(ENTRIES SUPPLIED begins)
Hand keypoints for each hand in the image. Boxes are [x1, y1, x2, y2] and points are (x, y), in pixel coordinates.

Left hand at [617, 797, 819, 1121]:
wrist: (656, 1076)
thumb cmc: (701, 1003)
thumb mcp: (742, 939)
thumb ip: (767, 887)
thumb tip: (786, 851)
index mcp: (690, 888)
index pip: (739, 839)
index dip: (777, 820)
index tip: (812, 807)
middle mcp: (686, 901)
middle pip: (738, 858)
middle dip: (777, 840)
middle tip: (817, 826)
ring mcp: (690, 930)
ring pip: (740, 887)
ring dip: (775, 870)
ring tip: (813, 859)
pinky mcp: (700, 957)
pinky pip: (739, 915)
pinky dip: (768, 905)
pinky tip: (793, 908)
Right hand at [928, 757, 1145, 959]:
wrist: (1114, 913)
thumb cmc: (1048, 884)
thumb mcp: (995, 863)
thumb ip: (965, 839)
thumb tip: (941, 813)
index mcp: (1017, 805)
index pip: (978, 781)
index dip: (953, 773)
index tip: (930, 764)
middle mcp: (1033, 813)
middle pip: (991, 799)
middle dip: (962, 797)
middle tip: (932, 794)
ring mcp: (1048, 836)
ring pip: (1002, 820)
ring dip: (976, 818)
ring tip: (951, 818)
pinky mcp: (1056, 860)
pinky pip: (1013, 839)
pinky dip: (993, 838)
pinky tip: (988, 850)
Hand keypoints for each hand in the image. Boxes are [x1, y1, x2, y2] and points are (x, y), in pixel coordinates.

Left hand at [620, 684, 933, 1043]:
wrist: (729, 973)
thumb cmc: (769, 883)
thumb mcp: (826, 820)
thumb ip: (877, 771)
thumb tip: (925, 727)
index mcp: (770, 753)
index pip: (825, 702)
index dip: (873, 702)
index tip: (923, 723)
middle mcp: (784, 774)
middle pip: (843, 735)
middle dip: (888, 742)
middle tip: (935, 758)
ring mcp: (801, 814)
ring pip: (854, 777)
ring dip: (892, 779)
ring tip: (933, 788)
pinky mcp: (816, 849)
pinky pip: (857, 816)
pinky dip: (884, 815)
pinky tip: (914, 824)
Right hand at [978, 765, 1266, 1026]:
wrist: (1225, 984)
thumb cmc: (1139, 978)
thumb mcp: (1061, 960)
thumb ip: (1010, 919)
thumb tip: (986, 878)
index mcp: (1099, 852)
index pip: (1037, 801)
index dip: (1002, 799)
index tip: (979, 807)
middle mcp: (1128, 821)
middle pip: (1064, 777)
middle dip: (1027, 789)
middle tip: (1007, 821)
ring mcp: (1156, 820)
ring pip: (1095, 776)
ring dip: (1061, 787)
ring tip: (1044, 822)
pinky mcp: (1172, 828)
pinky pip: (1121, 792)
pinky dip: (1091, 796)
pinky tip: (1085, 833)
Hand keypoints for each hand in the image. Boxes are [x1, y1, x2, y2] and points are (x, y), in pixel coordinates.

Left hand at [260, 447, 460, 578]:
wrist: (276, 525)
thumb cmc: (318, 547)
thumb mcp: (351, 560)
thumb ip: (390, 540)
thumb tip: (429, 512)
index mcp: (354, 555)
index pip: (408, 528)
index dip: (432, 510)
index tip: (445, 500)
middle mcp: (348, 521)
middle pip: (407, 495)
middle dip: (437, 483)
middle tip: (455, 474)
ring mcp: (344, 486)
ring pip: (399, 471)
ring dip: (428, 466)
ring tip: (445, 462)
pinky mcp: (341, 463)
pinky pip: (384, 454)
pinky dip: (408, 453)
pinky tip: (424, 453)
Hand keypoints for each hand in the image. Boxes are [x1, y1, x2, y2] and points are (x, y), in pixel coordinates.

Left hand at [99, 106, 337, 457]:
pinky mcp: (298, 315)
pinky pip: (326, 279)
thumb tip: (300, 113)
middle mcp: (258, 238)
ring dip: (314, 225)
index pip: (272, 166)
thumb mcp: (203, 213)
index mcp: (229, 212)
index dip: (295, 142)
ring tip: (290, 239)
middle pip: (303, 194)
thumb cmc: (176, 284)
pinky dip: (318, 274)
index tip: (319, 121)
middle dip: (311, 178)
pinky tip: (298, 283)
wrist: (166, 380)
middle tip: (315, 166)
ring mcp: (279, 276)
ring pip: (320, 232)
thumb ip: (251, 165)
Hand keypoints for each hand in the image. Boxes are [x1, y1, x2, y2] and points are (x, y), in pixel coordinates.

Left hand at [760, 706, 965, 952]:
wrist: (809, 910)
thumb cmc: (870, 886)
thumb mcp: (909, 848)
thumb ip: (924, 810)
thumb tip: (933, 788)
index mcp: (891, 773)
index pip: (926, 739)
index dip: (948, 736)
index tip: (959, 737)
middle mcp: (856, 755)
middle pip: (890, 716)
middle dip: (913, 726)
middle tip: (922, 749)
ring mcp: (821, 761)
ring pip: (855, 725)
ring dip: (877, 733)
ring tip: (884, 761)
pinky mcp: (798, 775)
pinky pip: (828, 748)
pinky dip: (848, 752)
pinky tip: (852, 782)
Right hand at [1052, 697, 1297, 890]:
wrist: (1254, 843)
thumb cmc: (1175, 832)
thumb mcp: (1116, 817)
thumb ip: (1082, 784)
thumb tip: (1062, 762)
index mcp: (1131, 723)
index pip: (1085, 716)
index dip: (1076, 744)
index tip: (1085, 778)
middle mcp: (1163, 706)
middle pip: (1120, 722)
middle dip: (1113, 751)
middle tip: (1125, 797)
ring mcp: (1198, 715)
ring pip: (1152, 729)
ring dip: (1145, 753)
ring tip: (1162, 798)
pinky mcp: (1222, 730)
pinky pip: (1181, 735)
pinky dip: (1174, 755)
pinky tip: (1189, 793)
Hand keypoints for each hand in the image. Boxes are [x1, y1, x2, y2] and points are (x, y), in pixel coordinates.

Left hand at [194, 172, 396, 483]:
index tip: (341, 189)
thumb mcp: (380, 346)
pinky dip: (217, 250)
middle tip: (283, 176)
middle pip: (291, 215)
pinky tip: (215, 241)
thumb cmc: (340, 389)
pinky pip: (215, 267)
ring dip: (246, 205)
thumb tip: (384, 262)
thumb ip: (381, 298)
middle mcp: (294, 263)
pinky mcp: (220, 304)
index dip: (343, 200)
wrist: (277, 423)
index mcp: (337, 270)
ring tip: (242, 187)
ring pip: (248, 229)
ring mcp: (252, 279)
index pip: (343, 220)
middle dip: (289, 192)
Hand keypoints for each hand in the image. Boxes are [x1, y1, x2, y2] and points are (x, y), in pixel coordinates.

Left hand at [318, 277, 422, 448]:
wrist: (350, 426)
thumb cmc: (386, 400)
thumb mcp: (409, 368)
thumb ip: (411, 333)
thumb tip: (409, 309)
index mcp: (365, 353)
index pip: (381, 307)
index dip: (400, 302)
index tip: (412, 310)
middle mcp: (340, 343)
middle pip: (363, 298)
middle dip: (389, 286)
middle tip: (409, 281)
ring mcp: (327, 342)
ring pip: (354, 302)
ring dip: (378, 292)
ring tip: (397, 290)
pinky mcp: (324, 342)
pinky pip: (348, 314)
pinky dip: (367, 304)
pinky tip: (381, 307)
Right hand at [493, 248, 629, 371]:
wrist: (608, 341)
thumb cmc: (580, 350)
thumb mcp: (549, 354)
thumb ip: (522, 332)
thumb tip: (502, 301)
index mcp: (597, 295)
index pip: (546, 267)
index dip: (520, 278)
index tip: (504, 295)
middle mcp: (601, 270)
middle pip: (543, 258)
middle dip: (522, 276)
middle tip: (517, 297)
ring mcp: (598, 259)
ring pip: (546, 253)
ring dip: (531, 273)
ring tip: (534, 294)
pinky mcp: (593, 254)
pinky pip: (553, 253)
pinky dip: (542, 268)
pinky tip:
(ENTRIES SUPPLIED ends)
● **EXERCISE REQUIREMENTS**
Review the entries above and return every line where "Left" appears.

● **RESPONSE FOR THIS EXERCISE**
Left hand at [617, 797, 819, 1121]:
Left hand at [620, 684, 933, 1043]:
Left hand at [260, 447, 460, 578]:
Left hand at [99, 106, 337, 457]:
Left hand at [760, 706, 965, 952]:
Left hand at [194, 172, 396, 483]:
Left hand at [318, 277, 422, 448]:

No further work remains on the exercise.